Consumido y pardo, con algo de azufre, de infierno, el río negro serpentea entre matorrales y palmeras solemnes y menos agónicas de lo que el calor de la zona haría suponer. Los caballos en la orilla de enfrente intentan arrancar alguna raíz comestible. Las costillas respiran agitadas por el hambre. Se ven tan flacos y desesperanzados como sus dueños, los chicos pobres. Ellos en nuestra infancia, a quienes veíamos con desconfianza jugando sucios y resentidos en las mismas hamacas que nosotros en la plaza, oliendo a ropa vieja, a tierra húmeda, a mala comida, a catres superpoblados, y ahora sus herederos, descubro, son los dueños del río.

El chico mayor se trepa a la rama flaca de un sauce llorón y se deja caer al agua como si estuviera vacacionando felizmente en un centro acuático. Sus hermanos los esperan chapoteando en el río inmundo. Nosotras pasamos por la orilla de enfrente en nuestra canoa inundable, juntando cada tanto con un tarro el agua que se mete por las grietas de la madera podrida. Pasamos y miramos sin decir una palabra, porque esa miseria no se debe comentar. La pobreza de nuestra canoa es casi una forma de supervivencia, una forma de camuflaje para recorrer unos metros del río echado a perder y llegar lejos, a la soledad, y hablar mientras el sol nos cocina violentamente.

---Ahí está otra vez ---me dice ella y veo entre los matorrales a un hombre desgarbado, obsceno, bajándose los pantalones. Tantas veces intentamos persuadirlo.
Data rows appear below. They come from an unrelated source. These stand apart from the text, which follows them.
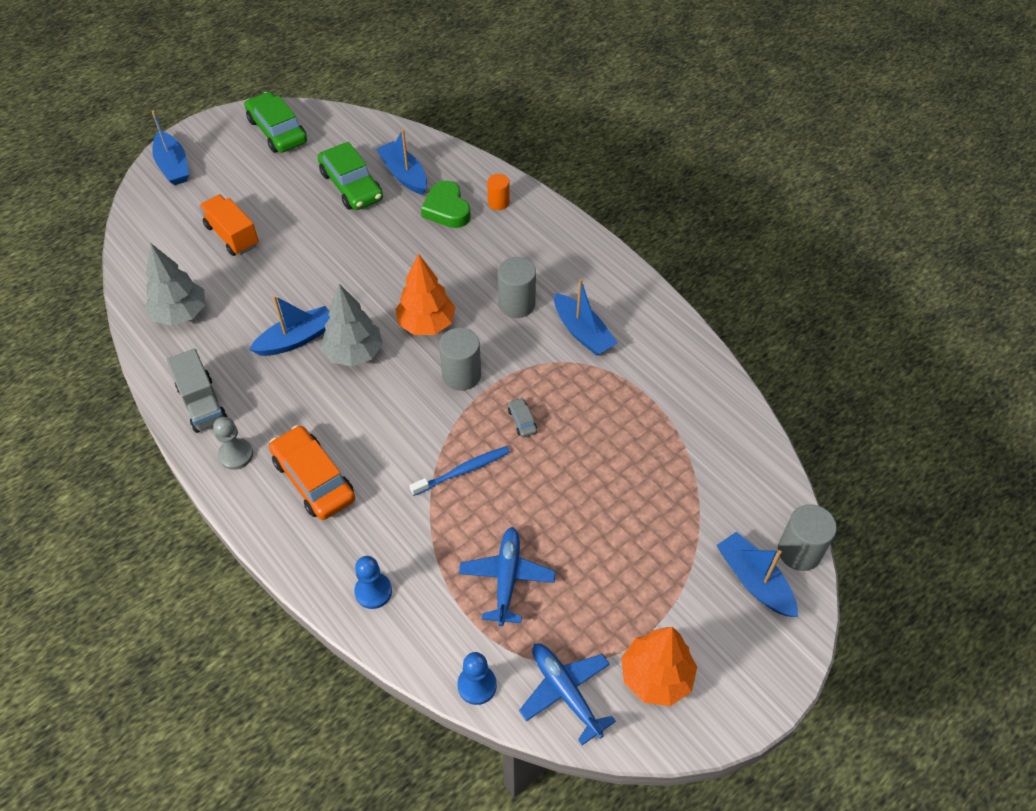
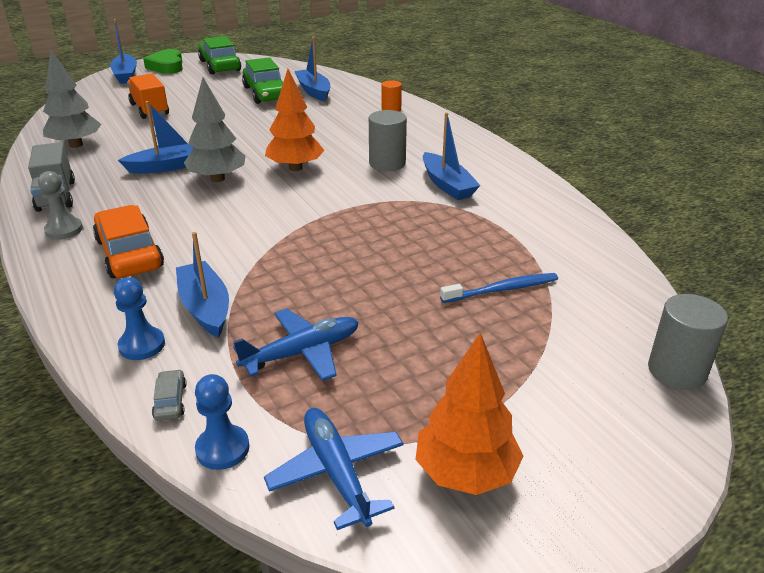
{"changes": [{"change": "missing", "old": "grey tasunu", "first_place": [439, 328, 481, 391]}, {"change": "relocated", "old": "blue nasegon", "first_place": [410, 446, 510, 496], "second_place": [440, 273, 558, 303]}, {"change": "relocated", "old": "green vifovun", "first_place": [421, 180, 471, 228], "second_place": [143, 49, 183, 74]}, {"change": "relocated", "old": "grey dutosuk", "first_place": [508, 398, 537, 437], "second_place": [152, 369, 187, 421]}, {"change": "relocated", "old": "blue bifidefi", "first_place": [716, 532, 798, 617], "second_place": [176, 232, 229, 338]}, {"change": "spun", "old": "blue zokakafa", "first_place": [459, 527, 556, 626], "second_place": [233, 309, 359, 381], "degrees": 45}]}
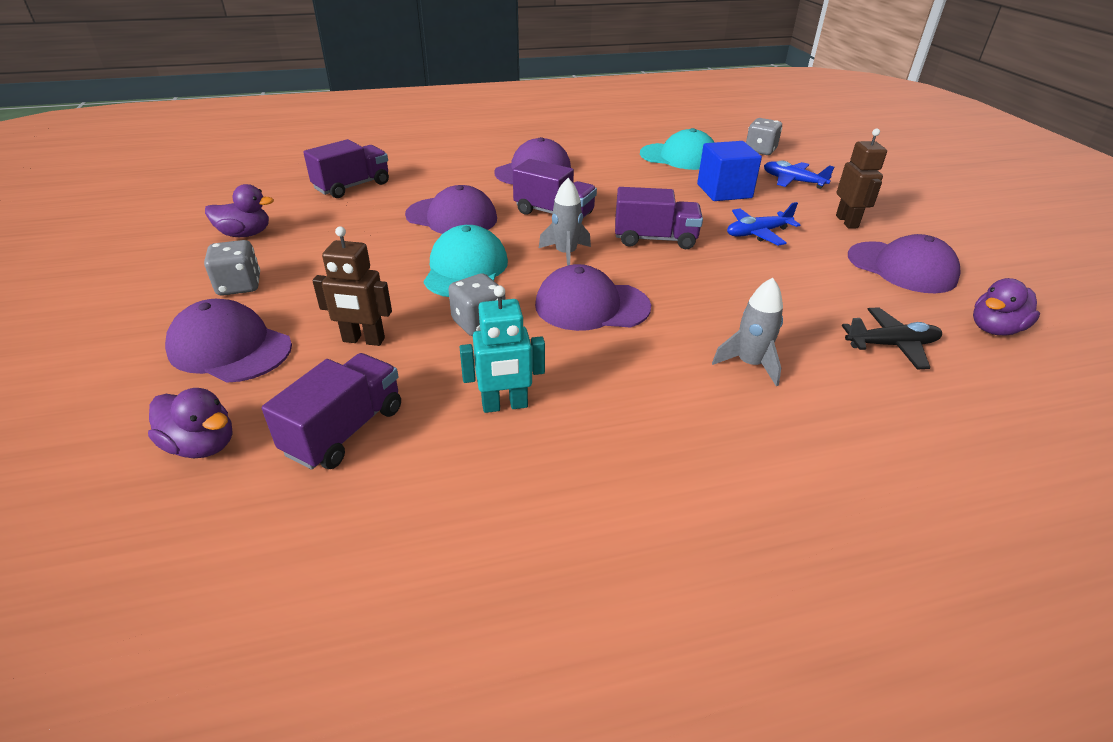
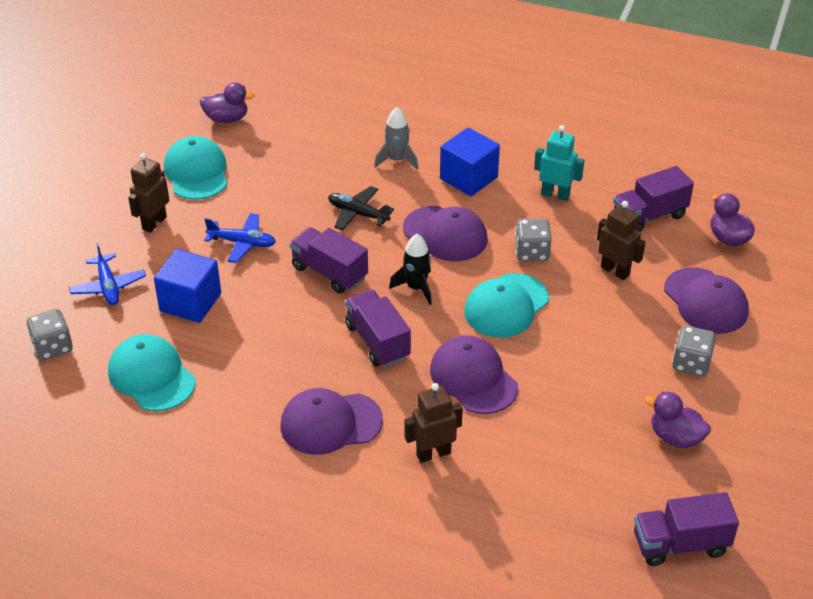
{"changes": [{"change": "appeared", "new": "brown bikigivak", "second_place": [404, 383, 463, 463]}, {"change": "appeared", "new": "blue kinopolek", "second_place": [440, 128, 500, 196]}, {"change": "relocated", "old": "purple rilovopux", "first_place": [303, 139, 389, 198], "second_place": [634, 492, 739, 566]}, {"change": "relocated", "old": "black zokakafa", "first_place": [842, 307, 942, 370], "second_place": [328, 186, 394, 231]}, {"change": "colour", "old": "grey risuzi", "new": "black risuzi", "first_place": [539, 178, 591, 266], "second_place": [389, 234, 432, 305]}, {"change": "colour", "old": "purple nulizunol", "new": "turquoise nulizunol", "first_place": [848, 234, 961, 293], "second_place": [164, 136, 227, 200]}]}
Risas, insultos, miradas desaprobadoras, miradas indiferentes, silencio. Ahora quito la vista y le respondo a Ana que vayamos un poco más río arriba. El parque es pequeño. Y el villerío es enorme, pero el hombre lo recorre sin apuro y nos alcanza. Camina sosteniendo la cintura de ese pantalón mugriento, sostiene el pantalón apenas lo suficiente para que no le estorbe los pasos, pero lo deja caer fláccidamente en cuanto nos ve.

--Qué triste es todo esto ---le digo a ella, pero ya está echada sobre la canoa, en traje de baño, tomando ese sol también pobre, rústico, hiriente, que tanto nos maltrata normalmente, como si al someterse a él se volviera algo inmune a su radiación desmedida.

El hombre de la orilla sigue parado como un ave acuática, con sus dos piernas flacas impávidas, sin vida, y la mirada ya perdida hacia un lado, mirando la villa con los pantalones abajo y la camisa tapando lo que se suponía que debía exhibir.

Los niños siguen jugando en su pobre parque acuático de río contaminado y sauces llorones. Uno sale a la orilla y se quita la ropa para dejarla secar. Volvemos remando lentamente. El agua espesa y oscura apenas se mueve con el paso del bote. No hay en ella una sola señal de vida más allá de los camalotes que se enredan en el remo y hacen más fatigosa la travesía de regreso. Mientras atardece y terminamos de quitar el último tarro de agua de la canoa y la atamos al árbol de la orilla, vemos la mesa del jardín con las tazas de té humeante y las tostadas con miel. Ha sido una tarde ardua, difícil, un desafío esquivar tantas plantas acuáticas, botes de agua, envases de metal, trozos de madera, bolsas de papel y personajes de una fealdad mezquina. Tanta fatiga exige un mínimo de respeto, ¡es nuestro derecho! Si no esta vida así no puede ser, digo y Ana sólo sonríe con dulzura mientras me alcanza la taza de té.


* La imagen que acompaña el presente texto es una fotografía actual del Río Negro.